__Task prompt__. Below are some entries. Copy each line in them that holds "ports".

__Entries supplied__.
○ ○ ○

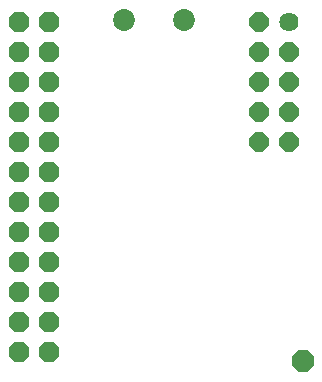
<source format=gbs>
G75*
%MOIN*%
%OFA0B0*%
%FSLAX24Y24*%
%IPPOS*%
%LPD*%
%AMOC8*
5,1,8,0,0,1.08239X$1,22.5*
%
%ADD10OC8,0.0710*%
%ADD11C,0.0640*%
%ADD12OC8,0.0640*%
%ADD13OC8,0.0680*%
%ADD14C,0.0730*%
D10*
X010300Y000550D03*
D11*
X009825Y011850D03*
D12*
X009825Y010850D03*
X009825Y009850D03*
X009825Y008850D03*
X009825Y007850D03*
X008825Y007850D03*
X008825Y008850D03*
X008825Y009850D03*
X008825Y010850D03*
X008825Y011850D03*
D13*
X000825Y000850D03*
X000825Y001850D03*
X000825Y002850D03*
X000825Y003850D03*
X000825Y004850D03*
X000825Y005850D03*
X000825Y006850D03*
X000825Y007850D03*
X000825Y008850D03*
X000825Y009850D03*
X000825Y010850D03*
X000825Y011850D03*
X001825Y011850D03*
X001825Y010850D03*
X001825Y009850D03*
X001825Y008850D03*
X001825Y007850D03*
X001825Y006850D03*
X001825Y005850D03*
X001825Y004850D03*
X001825Y003850D03*
X001825Y002850D03*
X001825Y001850D03*
X001825Y000850D03*
D14*
X004325Y011925D03*
X006325Y011925D03*
M02*

</source>
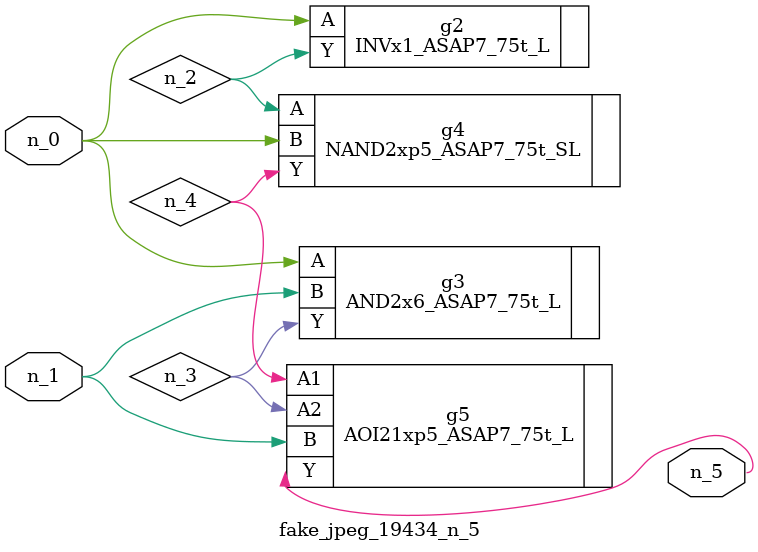
<source format=v>
module fake_jpeg_19434_n_5 (n_0, n_1, n_5);

input n_0;
input n_1;

output n_5;

wire n_3;
wire n_2;
wire n_4;

INVx1_ASAP7_75t_L g2 ( 
.A(n_0),
.Y(n_2)
);

AND2x6_ASAP7_75t_L g3 ( 
.A(n_0),
.B(n_1),
.Y(n_3)
);

NAND2xp5_ASAP7_75t_SL g4 ( 
.A(n_2),
.B(n_0),
.Y(n_4)
);

AOI21xp5_ASAP7_75t_L g5 ( 
.A1(n_4),
.A2(n_3),
.B(n_1),
.Y(n_5)
);


endmodule
</source>
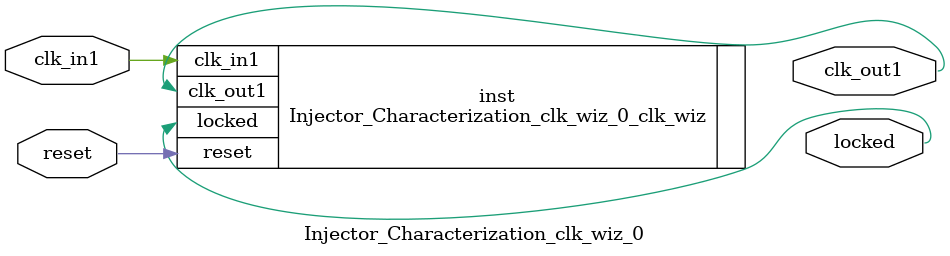
<source format=v>


`timescale 1ps/1ps

(* CORE_GENERATION_INFO = "Injector_Characterization_clk_wiz_0,clk_wiz_v6_0_1_0_0,{component_name=Injector_Characterization_clk_wiz_0,use_phase_alignment=true,use_min_o_jitter=false,use_max_i_jitter=false,use_dyn_phase_shift=false,use_inclk_switchover=false,use_dyn_reconfig=false,enable_axi=0,feedback_source=FDBK_AUTO,PRIMITIVE=MMCM,num_out_clk=1,clkin1_period=8.000,clkin2_period=10.000,use_power_down=false,use_reset=true,use_locked=true,use_inclk_stopped=false,feedback_type=SINGLE,CLOCK_MGR_TYPE=NA,manual_override=false}" *)

module Injector_Characterization_clk_wiz_0 
 (
  // Clock out ports
  output        clk_out1,
  // Status and control signals
  input         reset,
  output        locked,
 // Clock in ports
  input         clk_in1
 );

  Injector_Characterization_clk_wiz_0_clk_wiz inst
  (
  // Clock out ports  
  .clk_out1(clk_out1),
  // Status and control signals               
  .reset(reset), 
  .locked(locked),
 // Clock in ports
  .clk_in1(clk_in1)
  );

endmodule

</source>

○ ○ ○

__Expected output__.
  // Clock out ports
 // Clock in ports
  // Clock out ports  
 // Clock in ports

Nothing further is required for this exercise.